La Herradura Beaches

Impressive large (2km) bay sheltered and dominated by two large headlands. The beach is supported by a typically Spanish town which started out as a fishing village. Popular with the young and old alike, La Herradura is a bastion of national tourism, and is a popular summer retreat for residents of Granada city. It is less well-known among non-Spanish visitors.

Costa Tropical Beaches

The least well-known of the Costas, probably because the name is a recent creation for the coastline of Granada Province. Nevertheless it should not be overlooked. It is characterised by mountains running down to the coast creating a rocky coastline of isolated sandy coves.

Vera Beach

Large naturist (nudist) beach renowned for being the centre of naturism in Andalucia. The beach is supported by a number of naturist hotels, apartments and camping facilities.

Playa de los Muertos

Expansive isolated beach.
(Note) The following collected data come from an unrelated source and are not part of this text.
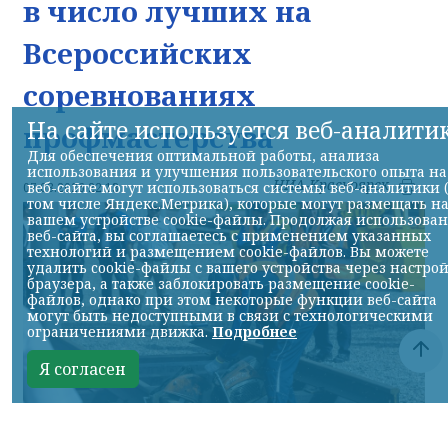
в число лучших на
Всероссийских
соревнованиях
На сайте используется веб-аналити
профмастерства
Для обеспечения оптимальной работы, анализа
использования и улучшения пользовательского опыта на
НИА-Красноярск
веб-сайте могут использоваться системы веб-аналитики 
07.08.2026 22:13
том числе Яндекс.Метрика), которые могут размещать н
вашем устройстве cookie-файлы. Продолжая использова
веб-сайта, вы соглашаетесь с применением указанных
технологий и размещением cookie-файлов. Вы можете
удалить cookie-файлы с вашего устройства через настро
браузера, а также заблокировать размещение cookie-
файлов, однако при этом некоторые функции веб-сайта
могут быть недоступными в связи с технологическими
ограничениями движка.
Подробнее
Я согласен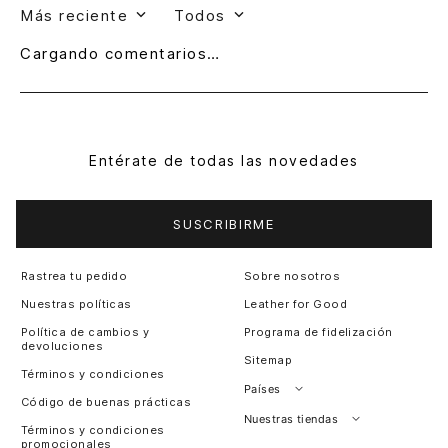
Más reciente
Todos
Cargando comentarios…
Entérate de todas las novedades
SUSCRIBIRME
Rastrea tu pedido
Sobre nosotros
Nuestras políticas
Leather for Good
Política de cambios y
Programa de fidelización
devoluciones
Sitemap
Términos y condiciones
Países
Código de buenas prácticas
Perú
Nuestras tiendas
Términos y condiciones
promocionales
Colombia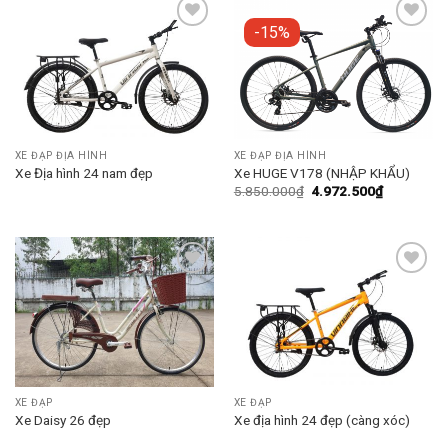
-15%
Add to
Add to
wishlist
wishlist
XE ĐẠP ĐỊA HÌNH
XE ĐẠP ĐỊA HÌNH
Xe Địa hình 24 nam đẹp
Xe HUGE V178 (NHẬP KHẨU)
5.850.000
₫
4.972.500
₫
Add to
Add to
wishlist
wishlist
XE ĐẠP
XE ĐẠP
Xe Daisy 26 đẹp
Xe địa hình 24 đẹp (càng xóc)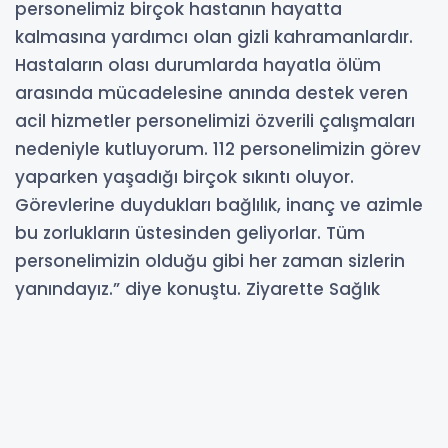
personelimiz birçok hastanın hayatta
kalmasına yardımcı olan gizli kahramanlardır.
Hastaların olası durumlarda hayatla ölüm
arasında mücadelesine anında destek veren
acil hizmetler personelimizi özverili çalışmaları
nedeniyle kutluyorum. 112 personelimizin görev
yaparken yaşadığı birçok sıkıntı oluyor.
Görevlerine duydukları bağlılık, inanç ve azimle
bu zorlukların üstesinden geliyorlar. Tüm
personelimizin olduğu gibi her zaman sizlerin
yanındayız.” diye konuştu. Ziyarette Sağlık
Hizmetleri Başkan Yardımcısı Dr. Mustafa Ezen, İl
Ambulans Servisi Başhekimi Uzm. Dr. Seyit Yiğit,
Başhekim Yardımcısı Ömer Faruk Kızılçay’da
hazır bulundu.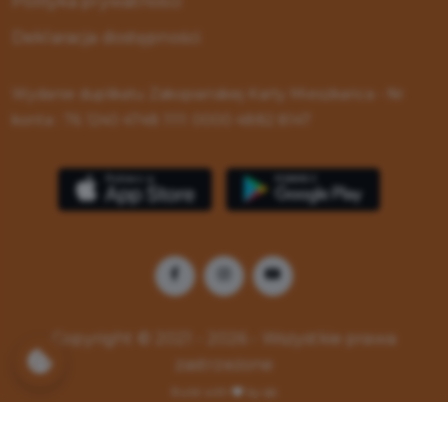
Polityka prywatności
Deklaracja dostępności
Wydanie duplikatu Zakopiańskiej Karty Mieszkańca - Nr
konta : 76 1240 4748 1111 0000 4882 8147
Copyright © 2021 - 2026 - Wszystkie prawa
zastrzeżone
Build with
by qb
An impressive picture postcard has an aerial photograph showing the length of this dead straight beachy cove. Park the car in the car park by the information point and first walk to the viewpoint before descending the long path down to the beach.

Playa de los Genoveses

One of the more popular coves in the natural Park. Park your car and walk the last few hundred meters. This and other coves are accessible on the dirt coastal road that leads west from the pretty village of San José (last civilisation).

Roquetas de Mar Beaches

The most popular and well developed tourist resort. An international package holiday destination. Lacks nothing in facilities. If you walk westwards along the beach (take water) within half an hour of leaving the resort you will probably not be able to see another human being.